■ **EXERCISE BRIEF**:
Search the listing below for "ffffff". Copy each matching line.
___ DATASET CONTENT
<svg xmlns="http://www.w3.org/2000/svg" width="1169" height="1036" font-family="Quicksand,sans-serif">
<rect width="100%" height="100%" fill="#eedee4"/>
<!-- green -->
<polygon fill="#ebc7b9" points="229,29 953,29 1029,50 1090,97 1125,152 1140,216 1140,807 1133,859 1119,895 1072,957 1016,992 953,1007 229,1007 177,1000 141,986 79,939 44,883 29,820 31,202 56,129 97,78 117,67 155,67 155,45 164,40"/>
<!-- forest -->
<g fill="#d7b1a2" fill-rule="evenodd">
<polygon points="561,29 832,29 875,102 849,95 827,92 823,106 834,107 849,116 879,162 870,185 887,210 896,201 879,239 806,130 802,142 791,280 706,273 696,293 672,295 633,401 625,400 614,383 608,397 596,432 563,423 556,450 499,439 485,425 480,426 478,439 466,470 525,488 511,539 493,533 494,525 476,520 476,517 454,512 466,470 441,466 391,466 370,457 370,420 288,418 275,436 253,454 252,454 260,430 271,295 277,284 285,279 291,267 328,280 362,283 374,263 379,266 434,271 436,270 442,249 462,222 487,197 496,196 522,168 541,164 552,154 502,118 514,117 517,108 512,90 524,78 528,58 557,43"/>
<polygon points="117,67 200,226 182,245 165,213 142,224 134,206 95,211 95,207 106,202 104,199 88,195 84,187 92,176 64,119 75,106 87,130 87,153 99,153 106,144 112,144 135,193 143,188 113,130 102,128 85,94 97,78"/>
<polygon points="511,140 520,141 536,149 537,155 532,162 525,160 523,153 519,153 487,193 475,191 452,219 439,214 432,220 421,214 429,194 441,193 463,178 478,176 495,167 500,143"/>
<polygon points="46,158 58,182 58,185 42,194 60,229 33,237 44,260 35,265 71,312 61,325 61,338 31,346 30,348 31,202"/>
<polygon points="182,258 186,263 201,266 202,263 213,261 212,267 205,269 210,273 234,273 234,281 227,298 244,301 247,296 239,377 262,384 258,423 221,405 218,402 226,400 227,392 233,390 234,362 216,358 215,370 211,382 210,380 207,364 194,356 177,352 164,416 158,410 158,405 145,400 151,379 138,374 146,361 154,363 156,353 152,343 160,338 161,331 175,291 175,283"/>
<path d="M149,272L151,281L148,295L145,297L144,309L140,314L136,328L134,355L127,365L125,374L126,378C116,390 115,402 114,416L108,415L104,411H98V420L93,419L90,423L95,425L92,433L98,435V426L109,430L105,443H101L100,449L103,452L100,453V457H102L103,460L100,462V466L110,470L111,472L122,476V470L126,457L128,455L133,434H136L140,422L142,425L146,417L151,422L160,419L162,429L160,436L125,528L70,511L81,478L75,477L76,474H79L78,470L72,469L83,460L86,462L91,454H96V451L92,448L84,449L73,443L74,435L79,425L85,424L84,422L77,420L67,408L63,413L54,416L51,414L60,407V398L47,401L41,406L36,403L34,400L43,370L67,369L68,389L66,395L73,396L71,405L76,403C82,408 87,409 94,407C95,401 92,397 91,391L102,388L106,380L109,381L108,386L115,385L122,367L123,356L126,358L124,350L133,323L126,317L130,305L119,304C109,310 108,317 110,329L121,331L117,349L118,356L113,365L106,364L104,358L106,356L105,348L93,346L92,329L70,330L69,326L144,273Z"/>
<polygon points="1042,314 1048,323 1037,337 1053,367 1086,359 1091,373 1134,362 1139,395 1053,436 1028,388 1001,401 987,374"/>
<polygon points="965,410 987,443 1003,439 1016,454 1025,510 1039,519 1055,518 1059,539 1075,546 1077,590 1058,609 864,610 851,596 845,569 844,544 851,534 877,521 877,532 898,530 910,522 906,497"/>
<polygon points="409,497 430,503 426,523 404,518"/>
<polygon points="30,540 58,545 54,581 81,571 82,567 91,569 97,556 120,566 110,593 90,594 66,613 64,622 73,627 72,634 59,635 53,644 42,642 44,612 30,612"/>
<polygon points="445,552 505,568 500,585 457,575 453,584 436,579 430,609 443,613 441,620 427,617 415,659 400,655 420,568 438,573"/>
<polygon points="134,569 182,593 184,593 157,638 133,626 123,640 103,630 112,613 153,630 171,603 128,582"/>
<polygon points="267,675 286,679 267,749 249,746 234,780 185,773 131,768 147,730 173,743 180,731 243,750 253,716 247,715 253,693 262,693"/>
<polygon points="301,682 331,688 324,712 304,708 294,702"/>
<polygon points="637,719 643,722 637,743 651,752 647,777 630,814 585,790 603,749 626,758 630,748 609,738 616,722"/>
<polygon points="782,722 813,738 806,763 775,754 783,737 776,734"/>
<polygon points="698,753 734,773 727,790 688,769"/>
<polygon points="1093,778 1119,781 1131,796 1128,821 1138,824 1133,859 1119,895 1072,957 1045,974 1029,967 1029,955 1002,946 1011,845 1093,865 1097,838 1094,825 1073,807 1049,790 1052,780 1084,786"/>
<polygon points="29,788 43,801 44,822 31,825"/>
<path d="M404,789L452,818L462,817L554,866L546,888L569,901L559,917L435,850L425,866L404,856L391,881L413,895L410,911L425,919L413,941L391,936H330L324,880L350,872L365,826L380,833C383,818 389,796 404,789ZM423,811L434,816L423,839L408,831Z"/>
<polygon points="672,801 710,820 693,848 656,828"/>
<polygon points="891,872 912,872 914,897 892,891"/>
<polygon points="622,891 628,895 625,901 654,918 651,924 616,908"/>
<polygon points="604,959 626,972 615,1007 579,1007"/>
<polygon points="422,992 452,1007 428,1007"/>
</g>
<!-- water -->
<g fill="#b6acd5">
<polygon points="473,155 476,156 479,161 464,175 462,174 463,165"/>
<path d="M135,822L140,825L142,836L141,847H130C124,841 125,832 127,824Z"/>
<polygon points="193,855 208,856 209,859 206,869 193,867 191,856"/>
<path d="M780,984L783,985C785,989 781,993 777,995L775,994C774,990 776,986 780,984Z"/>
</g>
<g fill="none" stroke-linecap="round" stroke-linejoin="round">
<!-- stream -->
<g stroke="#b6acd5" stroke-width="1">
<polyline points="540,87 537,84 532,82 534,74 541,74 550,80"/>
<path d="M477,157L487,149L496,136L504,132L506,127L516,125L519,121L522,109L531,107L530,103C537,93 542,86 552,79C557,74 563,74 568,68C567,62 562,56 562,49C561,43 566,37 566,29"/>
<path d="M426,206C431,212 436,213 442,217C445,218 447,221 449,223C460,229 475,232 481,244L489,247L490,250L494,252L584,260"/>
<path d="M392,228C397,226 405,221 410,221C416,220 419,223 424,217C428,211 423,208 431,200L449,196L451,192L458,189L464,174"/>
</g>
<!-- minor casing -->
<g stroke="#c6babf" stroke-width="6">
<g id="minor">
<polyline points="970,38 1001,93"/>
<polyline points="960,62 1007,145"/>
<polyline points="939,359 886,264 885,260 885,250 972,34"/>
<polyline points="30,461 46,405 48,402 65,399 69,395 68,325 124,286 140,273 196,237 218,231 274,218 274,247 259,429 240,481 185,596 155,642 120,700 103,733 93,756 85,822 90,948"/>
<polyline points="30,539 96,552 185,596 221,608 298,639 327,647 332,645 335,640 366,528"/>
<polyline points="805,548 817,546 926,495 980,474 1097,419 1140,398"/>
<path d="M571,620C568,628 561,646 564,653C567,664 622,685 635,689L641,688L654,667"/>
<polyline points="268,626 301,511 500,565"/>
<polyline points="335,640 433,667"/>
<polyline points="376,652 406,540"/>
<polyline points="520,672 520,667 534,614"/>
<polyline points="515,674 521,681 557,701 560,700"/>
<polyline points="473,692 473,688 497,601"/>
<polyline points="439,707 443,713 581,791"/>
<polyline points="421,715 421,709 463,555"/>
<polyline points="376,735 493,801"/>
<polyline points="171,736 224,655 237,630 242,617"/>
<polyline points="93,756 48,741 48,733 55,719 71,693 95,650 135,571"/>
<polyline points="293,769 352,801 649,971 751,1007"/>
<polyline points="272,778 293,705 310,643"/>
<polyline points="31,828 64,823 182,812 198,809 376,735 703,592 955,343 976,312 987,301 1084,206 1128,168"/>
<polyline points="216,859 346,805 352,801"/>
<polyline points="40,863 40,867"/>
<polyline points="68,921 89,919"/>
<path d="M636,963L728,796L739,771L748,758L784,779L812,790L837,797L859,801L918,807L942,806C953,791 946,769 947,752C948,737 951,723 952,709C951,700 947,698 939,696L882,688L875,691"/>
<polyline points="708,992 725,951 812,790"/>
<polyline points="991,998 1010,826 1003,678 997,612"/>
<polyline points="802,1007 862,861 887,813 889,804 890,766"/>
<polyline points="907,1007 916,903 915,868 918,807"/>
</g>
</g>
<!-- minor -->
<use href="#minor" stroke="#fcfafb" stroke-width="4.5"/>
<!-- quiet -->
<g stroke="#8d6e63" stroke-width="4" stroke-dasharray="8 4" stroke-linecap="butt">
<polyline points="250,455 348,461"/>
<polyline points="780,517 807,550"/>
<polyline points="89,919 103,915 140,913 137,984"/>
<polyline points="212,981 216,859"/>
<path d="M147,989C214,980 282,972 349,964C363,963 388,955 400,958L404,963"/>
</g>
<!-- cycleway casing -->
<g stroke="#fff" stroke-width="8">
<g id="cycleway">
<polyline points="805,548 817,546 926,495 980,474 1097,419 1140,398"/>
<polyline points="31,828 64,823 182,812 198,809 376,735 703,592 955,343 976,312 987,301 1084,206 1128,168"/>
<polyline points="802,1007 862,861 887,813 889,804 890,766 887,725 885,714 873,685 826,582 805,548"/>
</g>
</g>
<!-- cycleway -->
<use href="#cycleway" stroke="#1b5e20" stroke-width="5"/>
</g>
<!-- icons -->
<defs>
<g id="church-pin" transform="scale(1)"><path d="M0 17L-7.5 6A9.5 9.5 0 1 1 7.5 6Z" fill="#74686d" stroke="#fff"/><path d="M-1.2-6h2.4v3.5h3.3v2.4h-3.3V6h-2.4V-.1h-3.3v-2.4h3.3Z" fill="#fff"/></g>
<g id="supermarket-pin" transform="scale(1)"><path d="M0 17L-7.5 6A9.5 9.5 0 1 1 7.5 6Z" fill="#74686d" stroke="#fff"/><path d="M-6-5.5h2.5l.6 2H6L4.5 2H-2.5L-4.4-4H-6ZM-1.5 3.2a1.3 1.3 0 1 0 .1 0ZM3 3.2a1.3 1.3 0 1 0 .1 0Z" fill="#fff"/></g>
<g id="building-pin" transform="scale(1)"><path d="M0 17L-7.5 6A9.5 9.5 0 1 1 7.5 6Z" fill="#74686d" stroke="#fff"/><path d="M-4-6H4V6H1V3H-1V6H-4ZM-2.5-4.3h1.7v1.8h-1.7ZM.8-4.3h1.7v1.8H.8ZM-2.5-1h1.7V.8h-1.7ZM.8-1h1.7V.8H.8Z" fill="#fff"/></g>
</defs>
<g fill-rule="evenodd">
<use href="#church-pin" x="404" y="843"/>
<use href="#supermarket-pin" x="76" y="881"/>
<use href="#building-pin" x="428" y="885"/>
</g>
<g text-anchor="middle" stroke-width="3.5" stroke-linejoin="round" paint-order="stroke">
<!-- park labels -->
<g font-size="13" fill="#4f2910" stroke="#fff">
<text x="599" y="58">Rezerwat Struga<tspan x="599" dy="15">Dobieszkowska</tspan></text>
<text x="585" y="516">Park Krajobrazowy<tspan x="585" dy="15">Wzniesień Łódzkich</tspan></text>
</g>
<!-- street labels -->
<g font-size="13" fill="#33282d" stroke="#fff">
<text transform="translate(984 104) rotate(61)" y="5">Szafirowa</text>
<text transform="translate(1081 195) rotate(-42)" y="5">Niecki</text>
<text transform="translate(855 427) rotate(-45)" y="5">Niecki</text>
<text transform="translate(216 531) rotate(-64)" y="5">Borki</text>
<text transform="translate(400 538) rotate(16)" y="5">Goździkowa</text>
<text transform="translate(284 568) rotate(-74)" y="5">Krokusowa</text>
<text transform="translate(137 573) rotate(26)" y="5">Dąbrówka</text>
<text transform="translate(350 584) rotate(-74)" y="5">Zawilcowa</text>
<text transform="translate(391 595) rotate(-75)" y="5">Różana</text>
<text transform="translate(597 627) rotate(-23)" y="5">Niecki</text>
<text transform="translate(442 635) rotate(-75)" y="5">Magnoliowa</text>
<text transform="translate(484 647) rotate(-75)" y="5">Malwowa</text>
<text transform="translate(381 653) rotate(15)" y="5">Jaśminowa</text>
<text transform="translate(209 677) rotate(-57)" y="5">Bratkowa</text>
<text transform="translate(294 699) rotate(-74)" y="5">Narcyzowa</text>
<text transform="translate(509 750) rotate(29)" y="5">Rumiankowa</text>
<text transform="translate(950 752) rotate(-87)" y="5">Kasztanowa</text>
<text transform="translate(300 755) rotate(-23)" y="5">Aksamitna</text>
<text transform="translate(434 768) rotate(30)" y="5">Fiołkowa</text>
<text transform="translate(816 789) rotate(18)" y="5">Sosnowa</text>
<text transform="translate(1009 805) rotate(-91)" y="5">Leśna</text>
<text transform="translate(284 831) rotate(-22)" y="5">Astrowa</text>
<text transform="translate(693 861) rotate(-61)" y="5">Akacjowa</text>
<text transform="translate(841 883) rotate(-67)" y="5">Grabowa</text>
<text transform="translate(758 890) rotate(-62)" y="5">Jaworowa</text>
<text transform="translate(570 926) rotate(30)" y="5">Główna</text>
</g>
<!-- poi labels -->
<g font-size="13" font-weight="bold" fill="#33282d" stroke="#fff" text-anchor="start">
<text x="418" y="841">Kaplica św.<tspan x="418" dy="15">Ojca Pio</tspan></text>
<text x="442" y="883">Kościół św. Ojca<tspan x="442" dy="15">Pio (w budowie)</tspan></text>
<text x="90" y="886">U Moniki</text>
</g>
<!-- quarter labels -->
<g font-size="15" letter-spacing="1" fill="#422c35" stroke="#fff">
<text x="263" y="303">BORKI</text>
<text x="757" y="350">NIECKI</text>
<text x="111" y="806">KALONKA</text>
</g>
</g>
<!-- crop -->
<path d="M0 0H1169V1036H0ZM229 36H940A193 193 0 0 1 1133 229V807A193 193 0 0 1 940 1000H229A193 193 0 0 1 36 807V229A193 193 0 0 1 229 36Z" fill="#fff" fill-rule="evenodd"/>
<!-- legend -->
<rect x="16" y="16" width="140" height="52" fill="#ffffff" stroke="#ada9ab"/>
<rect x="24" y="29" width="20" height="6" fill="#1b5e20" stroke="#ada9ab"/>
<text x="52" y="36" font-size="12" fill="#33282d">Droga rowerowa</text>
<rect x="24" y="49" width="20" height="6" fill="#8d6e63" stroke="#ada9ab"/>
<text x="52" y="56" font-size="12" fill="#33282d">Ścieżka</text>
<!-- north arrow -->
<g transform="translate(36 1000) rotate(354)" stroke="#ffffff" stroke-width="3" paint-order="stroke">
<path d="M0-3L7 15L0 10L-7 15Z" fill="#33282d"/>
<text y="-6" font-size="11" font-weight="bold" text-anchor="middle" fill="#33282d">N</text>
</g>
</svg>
______
■ **TASK SOLUTION**:
<rect x="16" y="16" width="140" height="52" fill="#ffffff" stroke="#ada9ab"/>
<g transform="translate(36 1000) rotate(354)" stroke="#ffffff" stroke-width="3" paint-order="stroke">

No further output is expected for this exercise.